German-born creative director

Katia Kuethe is a German-born creative director living and working in the United States.

==Early life and education==
She was born in Stuttgart, Germany and graduated from State Academy of Fine Arts Stuttgart with a degree in graphic and editorial design.

==Career==
In 2002, Kuethe moved to New York City and took a job at Lloyd & Co. as Senior Art Director, working with brands like Gucci and Yves Saint Laurent. This was followed by stints as Art Director at J. Crew and Ann Taylor, leading to a job at Teen Vogue as Creative Director.

Kate Spade being in the midst of a "refresh" in 2012, hired Kuethe as Senior Director of Creative, after leaving her job at Teen Vogue. In 2013, Katia followed her time at Kate Spade as Creative Director of Lucky Magazine. Shortly after Lucky went out of print in 2015, Katia assumed the role of Creative Director at Abercrombie & Fitch. At Abercrombie, Kuethe worked on 2015 winter campaigns for A+F, as well as sister brand Hollister.

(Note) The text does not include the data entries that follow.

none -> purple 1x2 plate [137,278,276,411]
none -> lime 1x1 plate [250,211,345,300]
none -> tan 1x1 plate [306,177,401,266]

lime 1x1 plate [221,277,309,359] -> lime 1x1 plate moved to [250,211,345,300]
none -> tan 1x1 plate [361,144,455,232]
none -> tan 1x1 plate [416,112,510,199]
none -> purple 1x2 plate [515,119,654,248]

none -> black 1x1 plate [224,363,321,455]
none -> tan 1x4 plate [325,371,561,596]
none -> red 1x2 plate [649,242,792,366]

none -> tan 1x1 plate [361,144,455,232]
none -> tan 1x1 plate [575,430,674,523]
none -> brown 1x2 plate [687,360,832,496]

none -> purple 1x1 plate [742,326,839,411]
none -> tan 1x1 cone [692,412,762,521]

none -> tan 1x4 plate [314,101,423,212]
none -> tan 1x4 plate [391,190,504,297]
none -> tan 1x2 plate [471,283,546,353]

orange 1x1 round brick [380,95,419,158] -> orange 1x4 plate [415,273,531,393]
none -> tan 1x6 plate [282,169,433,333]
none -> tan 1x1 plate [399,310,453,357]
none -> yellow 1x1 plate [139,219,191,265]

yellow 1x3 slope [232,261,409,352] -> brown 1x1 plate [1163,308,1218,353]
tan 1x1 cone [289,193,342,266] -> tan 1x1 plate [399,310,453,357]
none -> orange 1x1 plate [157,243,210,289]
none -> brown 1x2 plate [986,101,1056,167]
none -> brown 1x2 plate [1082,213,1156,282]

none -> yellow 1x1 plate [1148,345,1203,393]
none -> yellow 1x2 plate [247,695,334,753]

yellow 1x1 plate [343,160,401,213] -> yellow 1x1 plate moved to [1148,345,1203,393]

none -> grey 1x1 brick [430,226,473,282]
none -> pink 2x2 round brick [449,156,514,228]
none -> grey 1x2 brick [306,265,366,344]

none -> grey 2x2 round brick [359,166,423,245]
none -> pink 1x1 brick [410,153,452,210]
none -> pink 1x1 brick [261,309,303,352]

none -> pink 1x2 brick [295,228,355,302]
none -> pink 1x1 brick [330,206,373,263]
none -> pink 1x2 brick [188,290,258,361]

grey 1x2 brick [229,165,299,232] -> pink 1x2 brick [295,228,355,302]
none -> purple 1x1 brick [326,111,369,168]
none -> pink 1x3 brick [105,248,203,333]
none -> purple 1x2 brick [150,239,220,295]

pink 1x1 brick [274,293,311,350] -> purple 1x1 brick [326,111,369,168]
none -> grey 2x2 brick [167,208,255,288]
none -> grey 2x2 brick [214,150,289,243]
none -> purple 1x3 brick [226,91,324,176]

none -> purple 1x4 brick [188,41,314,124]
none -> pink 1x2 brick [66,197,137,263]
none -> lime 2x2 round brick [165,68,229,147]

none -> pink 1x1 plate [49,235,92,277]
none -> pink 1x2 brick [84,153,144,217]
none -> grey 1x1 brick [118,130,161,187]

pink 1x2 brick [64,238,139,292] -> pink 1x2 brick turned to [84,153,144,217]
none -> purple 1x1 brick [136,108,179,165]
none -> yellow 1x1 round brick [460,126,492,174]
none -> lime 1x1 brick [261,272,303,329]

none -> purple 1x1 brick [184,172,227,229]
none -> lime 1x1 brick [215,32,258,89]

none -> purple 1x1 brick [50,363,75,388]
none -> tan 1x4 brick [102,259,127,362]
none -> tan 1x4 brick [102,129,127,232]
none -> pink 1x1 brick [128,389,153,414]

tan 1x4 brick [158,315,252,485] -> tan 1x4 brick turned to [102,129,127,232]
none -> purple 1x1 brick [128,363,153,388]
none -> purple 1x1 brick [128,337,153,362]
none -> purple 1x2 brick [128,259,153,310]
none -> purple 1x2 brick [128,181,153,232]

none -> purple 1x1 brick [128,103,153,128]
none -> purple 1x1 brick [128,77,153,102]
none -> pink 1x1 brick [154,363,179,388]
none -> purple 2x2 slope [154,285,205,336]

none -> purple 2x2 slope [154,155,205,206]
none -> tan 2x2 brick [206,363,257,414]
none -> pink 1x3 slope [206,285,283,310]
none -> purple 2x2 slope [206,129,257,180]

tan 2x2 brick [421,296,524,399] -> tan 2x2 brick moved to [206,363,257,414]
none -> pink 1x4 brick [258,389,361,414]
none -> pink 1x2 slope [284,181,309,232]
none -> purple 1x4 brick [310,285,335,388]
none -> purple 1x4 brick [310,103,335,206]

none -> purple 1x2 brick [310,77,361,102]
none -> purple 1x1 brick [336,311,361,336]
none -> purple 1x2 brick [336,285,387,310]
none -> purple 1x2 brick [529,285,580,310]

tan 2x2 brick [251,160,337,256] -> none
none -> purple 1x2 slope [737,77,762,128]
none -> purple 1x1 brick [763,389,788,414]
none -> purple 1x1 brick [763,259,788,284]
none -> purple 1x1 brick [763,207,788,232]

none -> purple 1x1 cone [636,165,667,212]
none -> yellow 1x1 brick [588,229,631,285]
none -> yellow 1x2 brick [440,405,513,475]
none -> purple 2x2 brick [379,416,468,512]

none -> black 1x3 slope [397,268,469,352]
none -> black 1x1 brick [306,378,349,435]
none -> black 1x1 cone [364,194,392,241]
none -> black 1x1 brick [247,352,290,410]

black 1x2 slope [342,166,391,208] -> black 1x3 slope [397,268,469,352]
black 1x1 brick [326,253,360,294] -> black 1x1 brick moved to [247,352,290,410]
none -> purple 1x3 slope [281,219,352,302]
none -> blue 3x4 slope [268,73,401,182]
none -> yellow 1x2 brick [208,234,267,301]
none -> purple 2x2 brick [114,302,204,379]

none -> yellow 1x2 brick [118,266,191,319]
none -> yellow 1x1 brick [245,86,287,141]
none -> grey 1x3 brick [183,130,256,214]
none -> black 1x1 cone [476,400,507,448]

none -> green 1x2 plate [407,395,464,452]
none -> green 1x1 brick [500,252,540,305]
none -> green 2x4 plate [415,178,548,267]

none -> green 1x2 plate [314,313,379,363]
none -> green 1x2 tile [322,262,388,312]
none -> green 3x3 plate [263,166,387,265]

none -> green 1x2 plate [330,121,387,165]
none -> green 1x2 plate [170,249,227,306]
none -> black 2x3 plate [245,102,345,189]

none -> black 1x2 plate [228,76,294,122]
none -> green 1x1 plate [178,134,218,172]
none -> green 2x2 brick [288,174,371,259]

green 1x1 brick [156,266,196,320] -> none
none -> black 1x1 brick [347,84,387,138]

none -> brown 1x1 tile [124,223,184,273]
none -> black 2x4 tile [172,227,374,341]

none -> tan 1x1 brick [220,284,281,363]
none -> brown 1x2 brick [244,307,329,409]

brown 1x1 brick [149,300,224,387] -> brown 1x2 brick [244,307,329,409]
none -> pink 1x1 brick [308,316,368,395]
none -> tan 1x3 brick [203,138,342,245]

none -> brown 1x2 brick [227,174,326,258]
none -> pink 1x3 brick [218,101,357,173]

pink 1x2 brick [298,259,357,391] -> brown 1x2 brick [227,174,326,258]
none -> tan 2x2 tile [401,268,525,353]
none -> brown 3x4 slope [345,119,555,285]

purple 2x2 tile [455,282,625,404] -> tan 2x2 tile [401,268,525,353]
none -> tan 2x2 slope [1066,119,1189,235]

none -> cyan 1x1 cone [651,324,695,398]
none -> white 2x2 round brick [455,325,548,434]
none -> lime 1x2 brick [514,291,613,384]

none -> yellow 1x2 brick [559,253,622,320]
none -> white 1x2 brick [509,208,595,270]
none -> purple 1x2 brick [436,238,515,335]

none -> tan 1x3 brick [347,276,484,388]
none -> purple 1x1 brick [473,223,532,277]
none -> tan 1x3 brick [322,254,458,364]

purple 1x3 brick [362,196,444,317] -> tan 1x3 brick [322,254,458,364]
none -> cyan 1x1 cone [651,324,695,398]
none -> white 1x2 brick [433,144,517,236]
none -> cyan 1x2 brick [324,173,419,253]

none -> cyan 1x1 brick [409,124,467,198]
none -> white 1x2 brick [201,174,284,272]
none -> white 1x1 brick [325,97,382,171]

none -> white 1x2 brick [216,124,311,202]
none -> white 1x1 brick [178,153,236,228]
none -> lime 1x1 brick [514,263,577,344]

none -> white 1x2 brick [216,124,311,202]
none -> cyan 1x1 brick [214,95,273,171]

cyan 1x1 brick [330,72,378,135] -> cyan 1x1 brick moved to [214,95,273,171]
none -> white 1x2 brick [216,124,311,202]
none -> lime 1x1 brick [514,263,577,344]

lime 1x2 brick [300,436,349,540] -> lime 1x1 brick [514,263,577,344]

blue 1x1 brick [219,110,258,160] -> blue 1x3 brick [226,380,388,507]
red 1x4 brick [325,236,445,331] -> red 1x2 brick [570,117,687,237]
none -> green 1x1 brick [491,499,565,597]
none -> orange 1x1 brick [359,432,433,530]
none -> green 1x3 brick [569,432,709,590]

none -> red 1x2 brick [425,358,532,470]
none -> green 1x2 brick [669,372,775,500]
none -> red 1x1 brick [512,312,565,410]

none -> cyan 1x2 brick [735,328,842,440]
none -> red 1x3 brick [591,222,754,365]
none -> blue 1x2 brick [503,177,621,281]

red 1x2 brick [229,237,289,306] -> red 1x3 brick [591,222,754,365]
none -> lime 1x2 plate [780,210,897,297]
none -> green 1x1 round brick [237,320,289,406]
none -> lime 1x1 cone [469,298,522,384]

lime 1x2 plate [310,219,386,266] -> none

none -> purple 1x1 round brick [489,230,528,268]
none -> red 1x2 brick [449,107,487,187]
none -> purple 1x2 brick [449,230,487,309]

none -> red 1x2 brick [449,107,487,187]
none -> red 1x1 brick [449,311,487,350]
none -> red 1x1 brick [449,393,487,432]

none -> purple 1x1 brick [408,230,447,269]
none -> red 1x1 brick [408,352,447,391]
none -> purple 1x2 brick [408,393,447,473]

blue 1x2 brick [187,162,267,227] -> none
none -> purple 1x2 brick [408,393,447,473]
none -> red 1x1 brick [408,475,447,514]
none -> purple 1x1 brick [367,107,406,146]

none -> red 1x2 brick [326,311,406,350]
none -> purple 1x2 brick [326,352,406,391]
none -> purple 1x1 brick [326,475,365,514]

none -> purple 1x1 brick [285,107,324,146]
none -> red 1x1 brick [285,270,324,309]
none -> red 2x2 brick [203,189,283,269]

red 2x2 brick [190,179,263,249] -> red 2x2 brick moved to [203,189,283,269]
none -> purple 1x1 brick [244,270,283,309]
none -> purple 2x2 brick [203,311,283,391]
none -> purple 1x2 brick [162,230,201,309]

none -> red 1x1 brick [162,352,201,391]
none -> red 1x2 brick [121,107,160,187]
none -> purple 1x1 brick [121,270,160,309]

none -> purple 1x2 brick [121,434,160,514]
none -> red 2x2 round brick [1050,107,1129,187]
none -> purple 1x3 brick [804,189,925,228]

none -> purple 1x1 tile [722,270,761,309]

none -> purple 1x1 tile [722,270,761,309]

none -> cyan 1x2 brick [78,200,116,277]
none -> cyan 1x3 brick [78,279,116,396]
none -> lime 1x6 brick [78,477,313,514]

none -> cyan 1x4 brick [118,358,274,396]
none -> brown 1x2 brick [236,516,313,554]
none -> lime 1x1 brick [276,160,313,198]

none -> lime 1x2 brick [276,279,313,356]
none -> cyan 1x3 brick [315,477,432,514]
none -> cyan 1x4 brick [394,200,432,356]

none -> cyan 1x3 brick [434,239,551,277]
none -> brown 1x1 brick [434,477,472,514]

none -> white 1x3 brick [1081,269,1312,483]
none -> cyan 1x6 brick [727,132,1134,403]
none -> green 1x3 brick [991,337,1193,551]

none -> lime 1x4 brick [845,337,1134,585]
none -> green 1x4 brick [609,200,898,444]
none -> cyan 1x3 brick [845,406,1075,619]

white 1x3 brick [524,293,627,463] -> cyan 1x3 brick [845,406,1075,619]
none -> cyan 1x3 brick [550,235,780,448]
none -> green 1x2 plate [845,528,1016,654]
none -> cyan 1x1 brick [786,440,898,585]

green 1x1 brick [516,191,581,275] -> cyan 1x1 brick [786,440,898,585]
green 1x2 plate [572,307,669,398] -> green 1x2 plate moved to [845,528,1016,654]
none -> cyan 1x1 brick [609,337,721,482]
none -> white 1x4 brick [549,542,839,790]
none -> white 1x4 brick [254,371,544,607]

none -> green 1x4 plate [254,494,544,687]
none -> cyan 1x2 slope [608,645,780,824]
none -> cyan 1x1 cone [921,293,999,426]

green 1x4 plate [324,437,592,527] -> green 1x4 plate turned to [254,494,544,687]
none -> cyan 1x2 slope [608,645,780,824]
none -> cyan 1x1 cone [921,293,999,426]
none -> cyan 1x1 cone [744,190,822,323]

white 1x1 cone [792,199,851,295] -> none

In 2018, started work for Bergdorf Goodman as Consulting Creative Director, this led to following work with Bergdorf's parent company Neiman Marcus.

==Honors and awards==
- Awarded Merit by Graphis for Kate Space 20th Anniversary identity
- FIFI Award Women's Private Label Victoria's Secret – So In Love
- Graphis Gold “Brochures 06” - Uniqlo Paper Nr. 1
- Graphis Gold “Letterhead 07” - Blondie Identity (custom lettered logo, letterhead system)
- ONE Show Silver Pen Award, Big Magazine #55 Art Director’s Club New York Merit Award, E&A – The Glossy Zine Issue 4 F/W 2006
- Society of Publication Designers Merit Winner, Big Magazine #55

==Personal life==
Kuethe lives in New York City with her son Paz.